After wandering among the needles on the awesome Chesler Park/Joint Trail Loop the day before, we followed the crowds and did the other seemingly most popular hike in the park: Squaw Canyon to Lost Canyon.
An 8.7 mile hike with between 500-600 feet in elevation change, it seemed like a welcome reprieve from the prior day’s 11 miles and 1600 feet of ups and downs (with practically no water for the last three miles). The description in the park newspaper said to expect some “difficult climbing between the two canyons” and that one ladder must be climbed (an apparent trend lately for us). Looking at the map, we guessed that the most difficult portions would be completed earlier on if the loop was done counter-clockwise, so we decided to do it this direction to get the harder parts over with sooner. After following the relatively flat first 1.1 miles out to the loop, we learned that this was not the popular way to complete the loop, but stood by our decision with one other lonely hiker taking it this way along with us. In the end, I was glad that we took it this way, though some obstacles would have admittedly been a little easier coming from the other direction.

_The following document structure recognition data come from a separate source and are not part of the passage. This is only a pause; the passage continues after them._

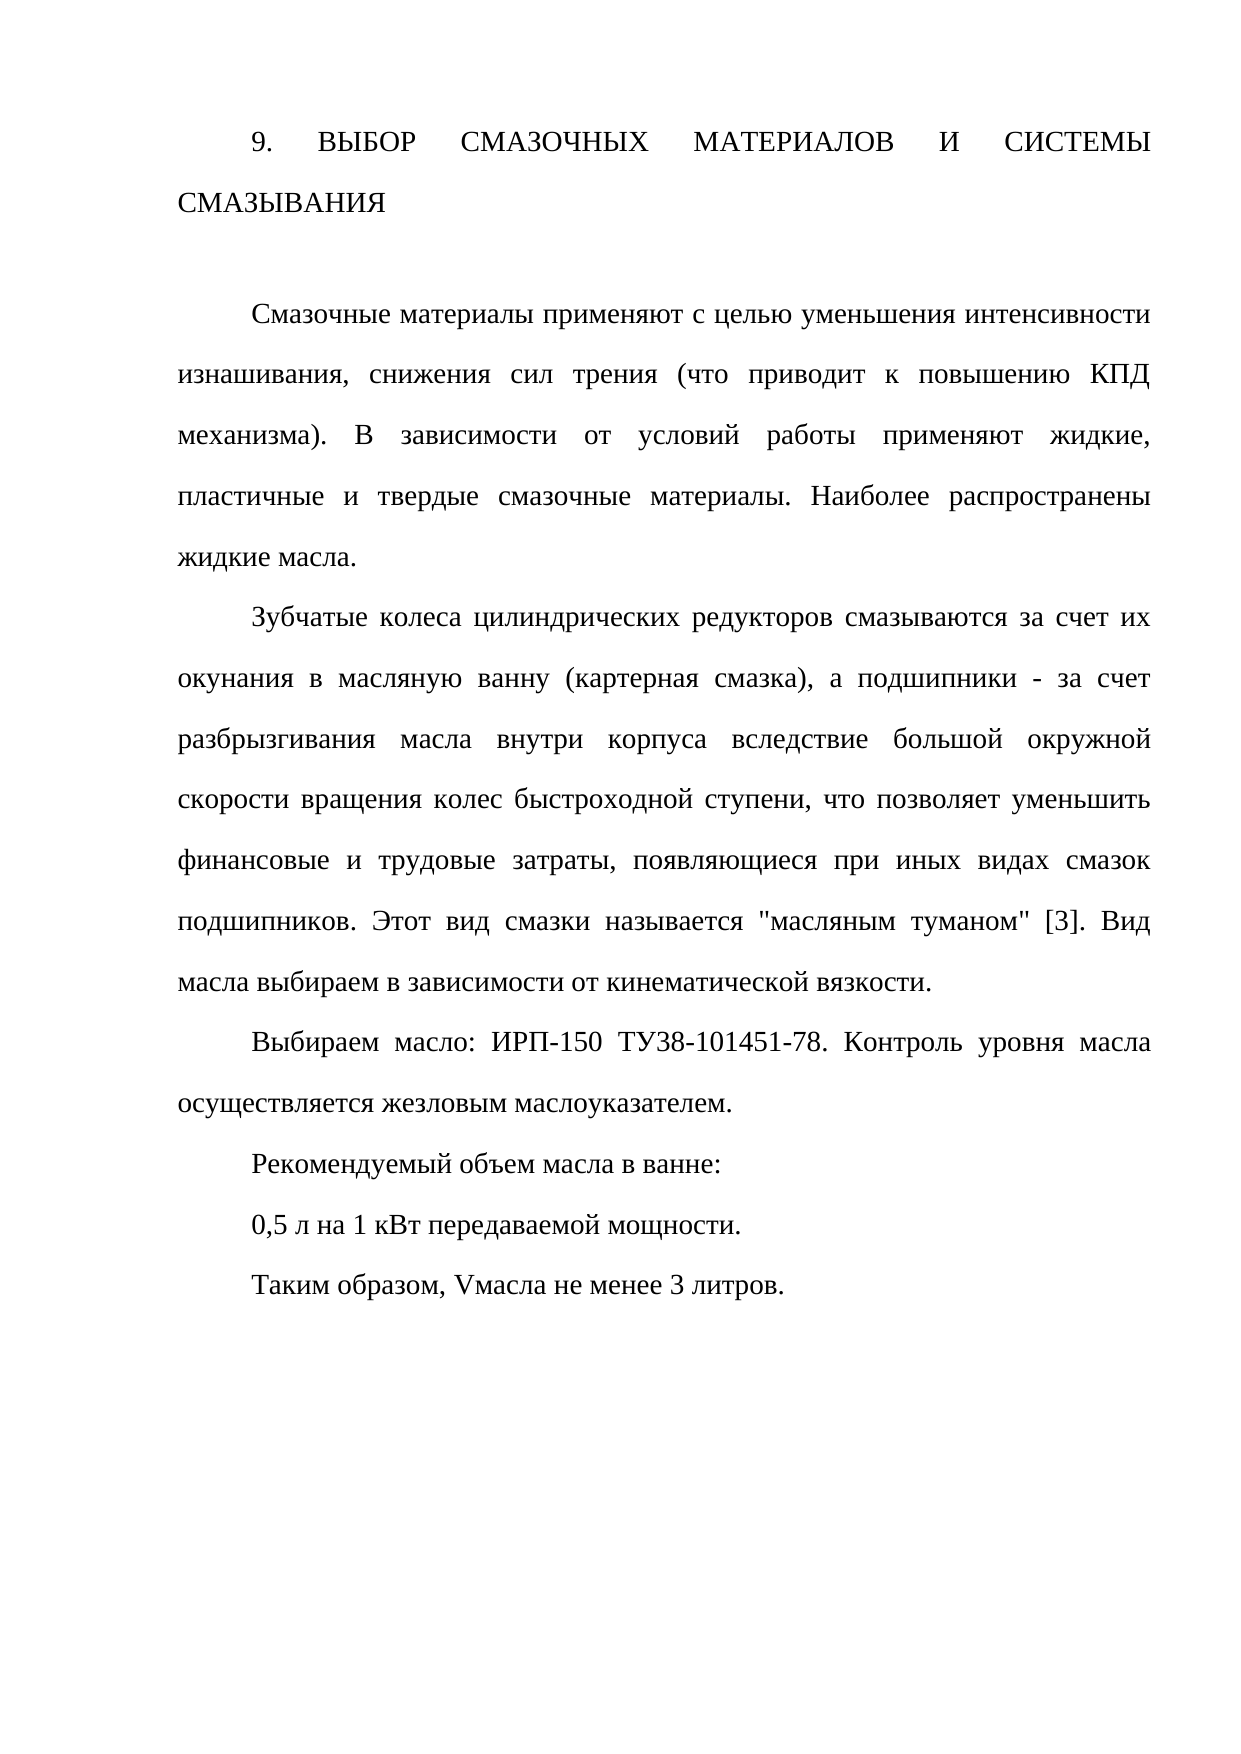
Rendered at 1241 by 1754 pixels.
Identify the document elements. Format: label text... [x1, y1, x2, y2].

text Рекомендуемый объем масла в ванне: [177, 1146, 1152, 1187]
text 9. ВЫБОР СМАЗОЧНЫХ МАТЕРИАЛОВ И СИСТЕМЫ СМАЗЫВАНИЯ [177, 124, 1152, 225]
text Выбираем масло: ИРП-150 ТУ38-101451-78. Контроль уровня масла осуществляется жезловым маслоуказателем. [177, 1024, 1152, 1126]
text 0,5 л на 1 кВт передаваемой мощности. [177, 1207, 1152, 1247]
text Зубчатые колеса цилиндрических редукторов смазываются за счет их окунания в масляную ванну (картерная смазка), а подшипники - за счет разбрызгивания масла внутри корпуса вследствие большой окружной скорости вращения колес быстроходной ступени, что позволяет уменьшить финансовые и трудовые затраты, появляющиеся при иных видах смазок подшипников. Этот вид смазки называется "масляным туманом" [3]. Вид масла выбираем в зависимости от кинематической вязкости. [177, 599, 1152, 1004]
text Таким образом, Vмасла не менее . [177, 1267, 1152, 1308]
text Смазочные материалы применяют с целью уменьшения интенсивности изнашивания, снижения сил трения (что приводит к повышению КПД механизма). В зависимости от условий работы применяют жидкие, пластичные и твердые смазочные материалы. Наиболее распространены жидкие масла. [177, 296, 1152, 579]
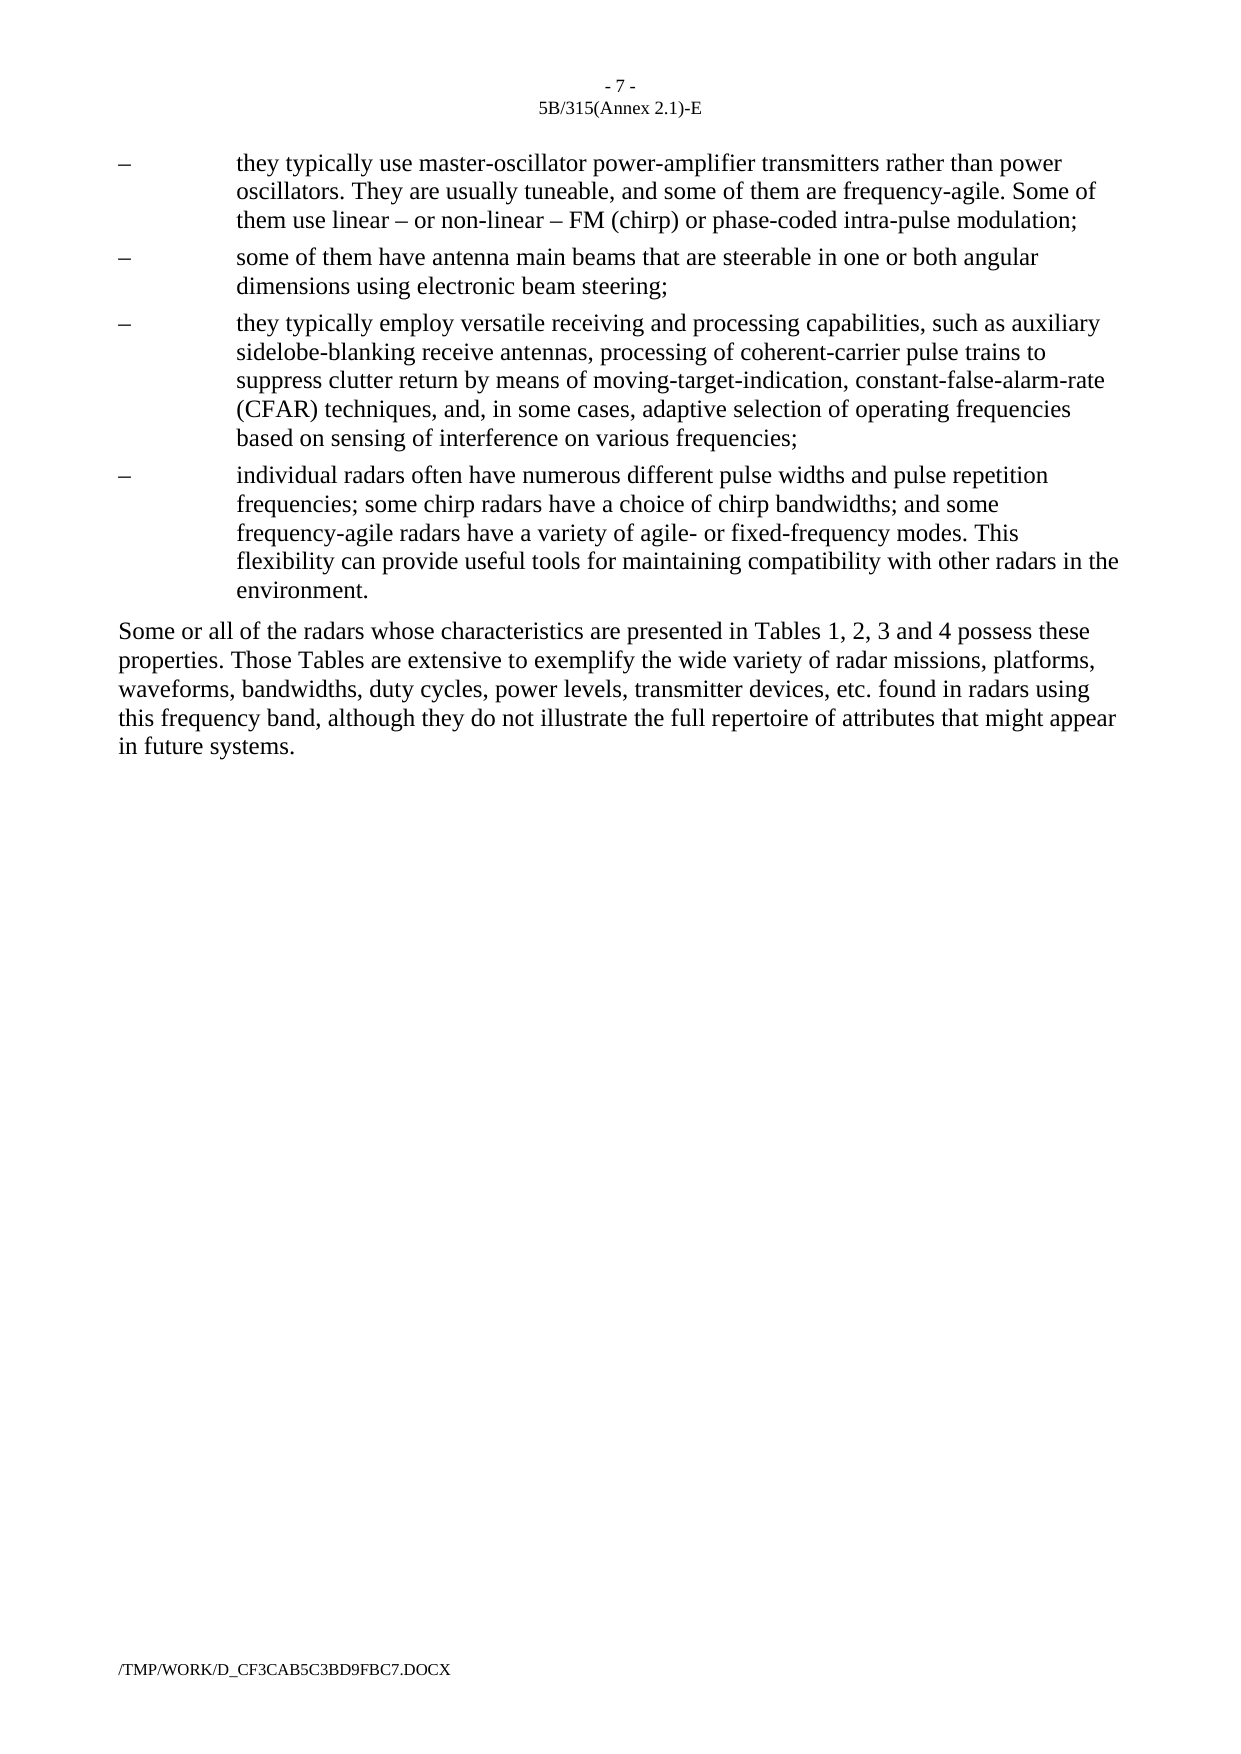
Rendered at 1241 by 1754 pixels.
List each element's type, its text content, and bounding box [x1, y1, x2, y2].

text – they typically employ versatile receiving and processing capabilities, such as auxiliary sidelobe-blanking receive antennas, processing of coherent-carrier pulse trains to suppress clutter return by means of moving-target-indication, constant-false-alarm-rate (CFAR) techniques, and, in some cases, adaptive selection of operating frequencies based on sensing of interference on various frequencies; [118, 308, 1122, 452]
text – individual radars often have numerous different pulse widths and pulse repetition frequencies; some chirp radars have a choice of chirp bandwidths; and some frequency-agile radars have a variety of agile- or fixed-frequency modes. This flexibility can provide useful tools for maintaining compatibility with other radars in the environment. [118, 460, 1122, 604]
text Some or all of the radars whose characteristics are presented in Tables 1, 2, 3 and 4 possess these properties. Those Tables are extensive to exemplify the wide variety of radar missions, platforms, waveforms, bandwidths, duty cycles, power levels, transmitter devices, etc. found in radars using this frequency band, although they do not illustrate the full repertoire of attributes that might appear in future systems. [118, 616, 1122, 760]
text – some of them have antenna main beams that are steerable in one or both angular dimensions using electronic beam steering; [118, 242, 1122, 300]
text – they typically use master-oscillator power-amplifier transmitters rather than power oscillators. They are usually tuneable, and some of them are frequency-agile. Some of them use linear – or non-linear – FM (chirp) or phase-coded intra-pulse modulation; [118, 148, 1122, 234]
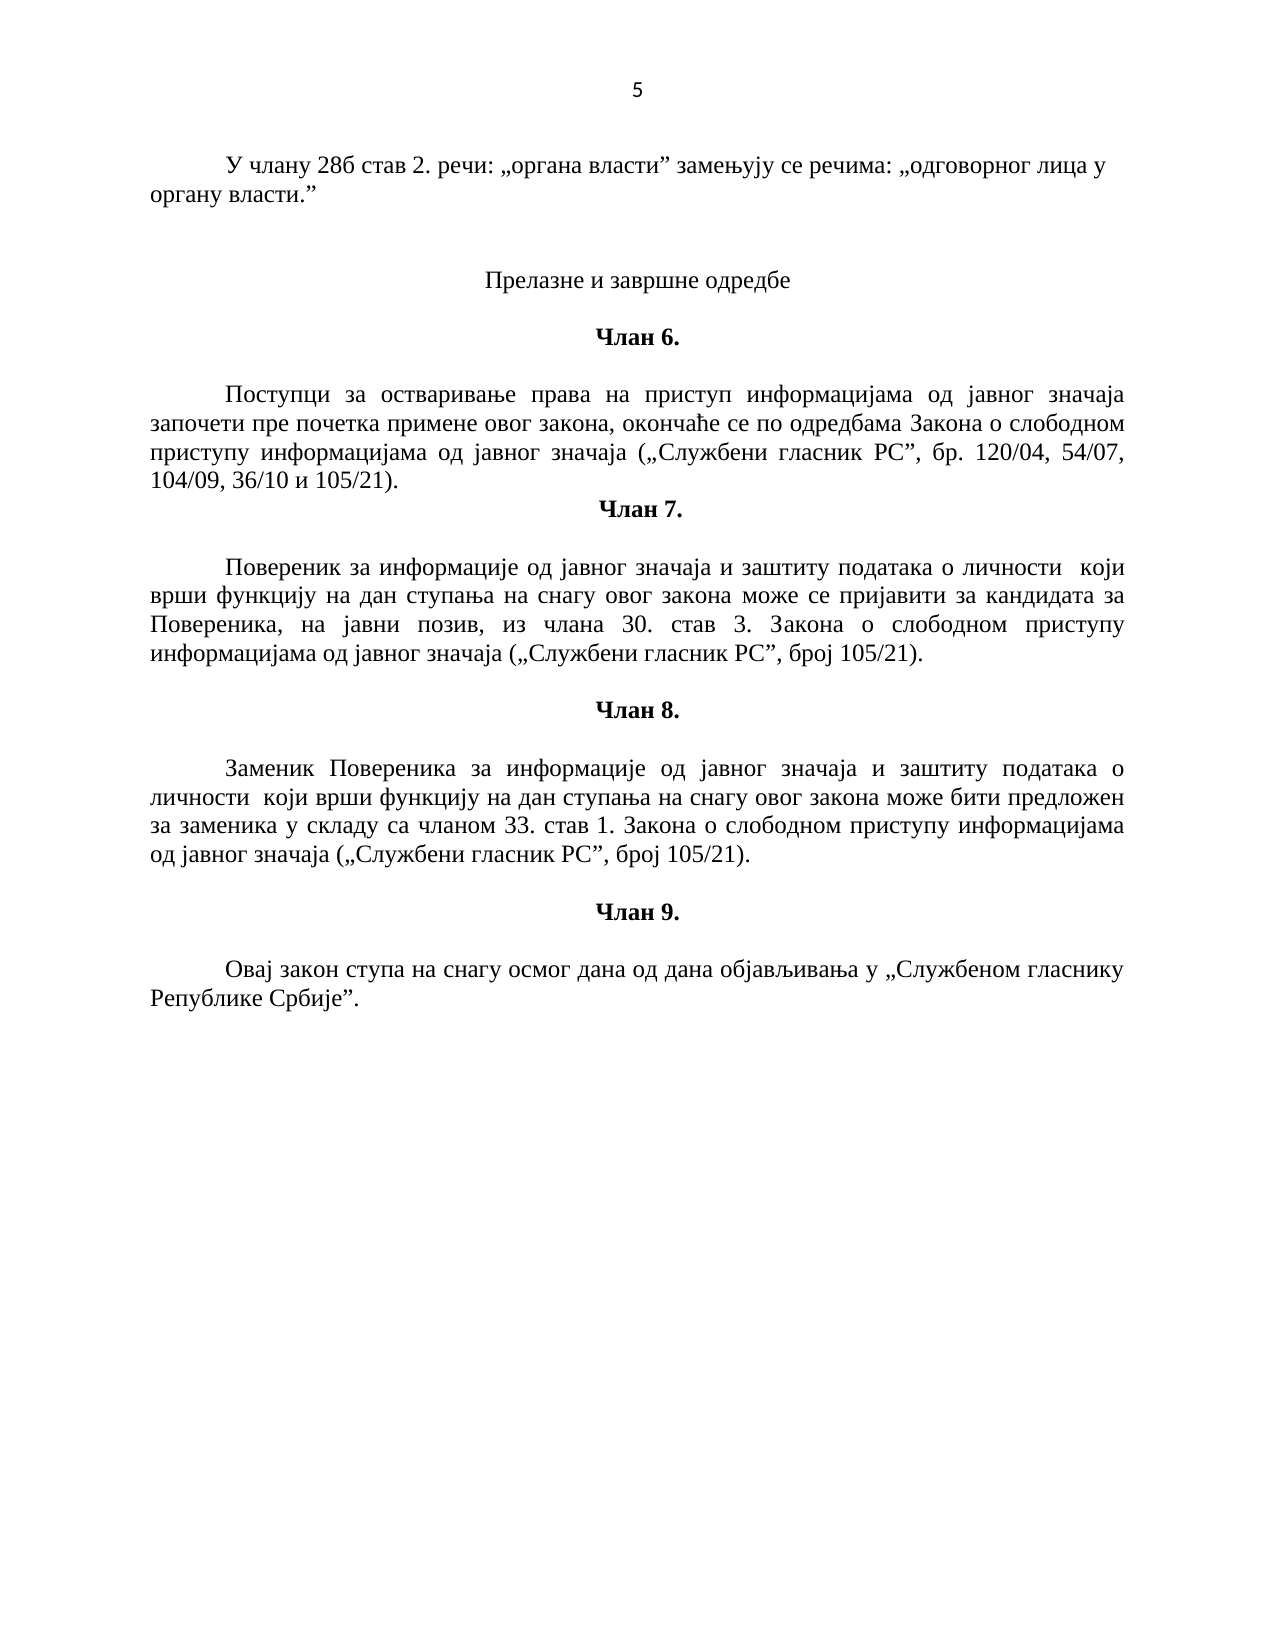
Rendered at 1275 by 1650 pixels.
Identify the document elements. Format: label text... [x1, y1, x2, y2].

text Члан 9. [150, 897, 1125, 926]
text Члан 6. [150, 322, 1125, 351]
text Члан 7. [150, 494, 1125, 523]
text Овај закон ступа на снагу осмог дана од дана објављивања у „Службеном гласнику Републике Србије”. [150, 954, 1125, 1012]
text Члан 8. [150, 696, 1125, 724]
text Повереник за информације од јавног значаја и заштиту података о личности који врши функцију на дан ступања на снагу овог закона може се пријавити за кандидата за Повереника, на јавни позив, из члана 30. став 3. Закона о слободном приступу информацијама од јавног значаја („Службени гласник РС”, број 105/21). [150, 552, 1125, 667]
text У члану 28б став 2. речи: „органа власти” замењују се речима: „одговорног лица у органу власти.” [150, 150, 1125, 207]
text Заменик Повереника за информације од јавног значаја и заштиту података о личности који врши функцију на дан ступања на снагу овог закона може бити предложен за заменика у складу са чланом 33. став 1. Закона о слободном приступу информацијама од јавног значаја („Службени гласник РС”, број 105/21). [150, 753, 1125, 868]
text Поступци за остваривање права на приступ информацијама од јавног значаја започети пре почетка примене овог закона, окончаће се по одредбама Закона о слободном приступу информацијама од јавног значаја („Службени гласник РС”, бр. 120/04, 54/07, 104/09, 36/10 и 105/21). [150, 379, 1125, 494]
text Прелазне и завршне одредбе [150, 265, 1125, 294]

The 1.7 mile stretch at the start of Squaw Canyon was not too bad as it crossed through vegetation with some minor ups and downs and tiny water crossings along the way. Our surroundings were getting scenic as the canyon walls loomed next to us.
We soon started to follow the cairns up and over some taller slickrock ledges.
Before we knew it, we were climbing higher up on some hefty smooth, sloped slickrock that felt a little exposed and steep for my liking even though it was plenty wide. Footwork wise, momentum was our friend, it was just my mind that sometimes got in the way as we had to climb over to the other side and start making our way down some rocky ledges into the canyon.
Some of the ledges were easier than others and there were only a few portions that felt uncomfortably exposed – at least for me. The worst was a pretty scary obstacle where we had to climb down a 3-4 foot tall slope with only two or three feet of sloped slickrock to catch our fall. It was more manageable from there. This is probably the number one spot that would have been easier coming from the other direction.
Getting “lost” in the scenery
As we lowered ourselves into the canyon and the sky started to clear up, our surroundings got very pretty for the next 3.3 miles as we walked the canyon floor. Surrounded by dense, sometimes bright green vegetation and trees, we took in great views of the surrounding rock formations against a pretty and somewhat muted sky that seemed to make everything to stand out.
You went into the canyon; now you have to get back out…
Turning back towards Squaw Canyon (as opposed to continuing right towards Peekaboo), it wasn’t long before we started to climb out of Lost Canyon. Getting out felt less challenging than coming down into the canyon, and I don’t think it was just because I prefer going up over going down. The ledges were not as narrow and there were more alcoves for footing than the previously singularly sloped slickrock. The exciting part of this section was a small metal ladder that wasn’t too bad as there was a very wide ledge under it. The only tough part was that since the trail was apparently meant to be done the other direction, there was nothing to hold onto once you reached the top to pull yourself up (which was upwardly sloped slickrock) other than the handles at the top of the ladder and a boulder a foot or two in front of you. It was a little tough to fling myself forward to reach John’s hand but it’s funny what you are capable of when you really have no choice.
A little more climbing on wide slickrock ledges took us to the point of going up and over the canyon wall yet again. Some intense winds blew us around a bit on a briefly exposed part, causing us to seek temporary shelter in a little alcove to figure out where the trail went from here. It turned out the trail took us down some boulders and higher ledges that had me sidestepping and sliding down on my butt.
I was relieved to see flatter ground soon after that as we started to make our way back to the parking area. Overall, the scenery on this hike was not quite as grand or varied as the Chesler Park/Joint Trail Loop, but was still beautiful and I felt proud that I continue to challenge myself on hikes. That being said, I’m not sure I can say that this was one of my favorite hikes, but I would still recommend it for a complete Needles District experience.